A second industrial dispute, this one at Rolls Royce’s Bristol plant, is another example of the inspiration that comes when workers act together. What seems a small issue, the defence of a single union rep at the plant, has again pitched powerfully organised workers against a huge capitalist firm. And the firm is reeling.

Last week Rolls Royce announced it had won a £1.3 billion contract alongside General Electric to supply engines for the US air force’s new F-35 stealth fighter. But as the company rejoiced, it also faced a major strike in a key section at Bristol, and the prospect of more to come.

Rolls workers look very different to Gate Gourmet workers. Their history and traditions are different, the communities they come from are different, they are paid different amounts. But nearly all of the workers from both strikes would instantly recognise the similarities of their struggle and the importance of both winning.


The recent disputes also raise some sharp questions for the global anti-capitalist movement. One concerns the role of trade unions, and in particular that of the trade union leadership and full time officials that make up the trade union bureaucracy.

The T&G union played a vital role in organising workers at both Gate Gourmet and BA. But its leadership was too quick to call off the wildcat action, relieving the pressure on BA to force Gate Gourmet into reinstating its sacked workers. An understanding of why trade union bureaucracies do this — and how they can be kept in check by militant grassroots action — needs to percolate through the movement as coming struggles intensify.

The dispute also shows up the limits of spontaneous action.
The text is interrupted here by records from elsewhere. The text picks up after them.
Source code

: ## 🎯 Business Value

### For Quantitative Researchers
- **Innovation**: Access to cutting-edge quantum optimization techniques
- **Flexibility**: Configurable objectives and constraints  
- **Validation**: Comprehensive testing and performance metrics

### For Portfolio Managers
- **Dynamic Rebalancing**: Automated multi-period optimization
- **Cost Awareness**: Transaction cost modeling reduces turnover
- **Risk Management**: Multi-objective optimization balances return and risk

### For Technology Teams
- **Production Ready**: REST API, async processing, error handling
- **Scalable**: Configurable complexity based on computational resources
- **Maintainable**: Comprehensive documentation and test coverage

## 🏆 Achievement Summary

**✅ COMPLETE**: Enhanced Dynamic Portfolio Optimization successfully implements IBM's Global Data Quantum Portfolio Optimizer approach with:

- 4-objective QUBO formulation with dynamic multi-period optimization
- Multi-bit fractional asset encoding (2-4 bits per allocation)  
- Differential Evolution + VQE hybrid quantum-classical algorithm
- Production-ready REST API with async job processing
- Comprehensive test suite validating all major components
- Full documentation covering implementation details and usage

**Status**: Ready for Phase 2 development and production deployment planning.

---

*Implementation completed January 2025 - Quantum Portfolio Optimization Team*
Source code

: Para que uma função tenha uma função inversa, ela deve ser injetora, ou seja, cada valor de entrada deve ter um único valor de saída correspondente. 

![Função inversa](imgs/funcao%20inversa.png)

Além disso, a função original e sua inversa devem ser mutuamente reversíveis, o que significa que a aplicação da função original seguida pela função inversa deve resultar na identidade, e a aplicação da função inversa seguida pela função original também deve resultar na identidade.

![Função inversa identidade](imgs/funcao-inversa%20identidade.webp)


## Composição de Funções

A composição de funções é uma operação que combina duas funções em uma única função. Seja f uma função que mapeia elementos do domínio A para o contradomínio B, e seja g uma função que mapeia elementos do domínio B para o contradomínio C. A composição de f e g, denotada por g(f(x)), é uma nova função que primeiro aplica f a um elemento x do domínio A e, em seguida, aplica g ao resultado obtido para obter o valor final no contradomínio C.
The decision by BA employees to walk out in solidarity was magnificent. It catapulted the Gate Gourmet workers’ cause onto front pages internationally and forced at least three Labour cabinet ministers to intervene in an effort to get the dispute settled.

But this sort of action would be much stronger if it was buttressed by stronger rank and file organisation, developed in advance of disputes. These lessons are there to be learned for the future. The key issue today is seizing the potential for drawing together the anti-capitalist movement and workers’ struggles.

The German revolutionary socialist Rosa Luxemburg wrote 100 years ago about the relationship between political and industrial struggles and how each could infuse and strengthen the other.

We need to learn those lessons today by combining the analysis and activist traditions of the anti-capitalist movement with the experiences and struggles of the mass of working people across the world.

Workers’ struggles are not simply “one more struggle” amid a number of progressive causes. They are central because they are where our side has the power to hit the other side hardest, and because they are collective struggles. Such struggles show workers how their shared interests can overcome their individual differences.

Another world is possible — and militant organised action by grassroots workers is central to winning it.

Workers democracy

Daniel Bavill from Bristol, who has just finished his A-levels, went to a rally of Rolls Royce workers in support of sacked union rep Jerry Hicks. He spoke to Socialist Worker about his first taste of union militancy.

‘After the Iraq war I decided I had to make my voice heard, so I went and got involved in the protests against the G8.

I met Jerry Hicks at a Make Poverty History meeting before the G8, where he delivered an inspiring speech. I also knew him from campaigns to help asylum seekers.

When I heard about what had happened to him, I felt I ought to support him. So I went to the rally organised in his defence.

The speakers at the rally weren’t what I’d normally see.

I had felt that trade unions were quite weak, but at the rally trade unions seemed like they were quite powerful — though not as powerful as they should be.

They were fighting to create better working conditions for themselves.

I was impressed with the platform of speakers. Their contributions were very inspired. I intend to go to the rally on Friday this week, and I’m trying to persuade my friends to come with me.’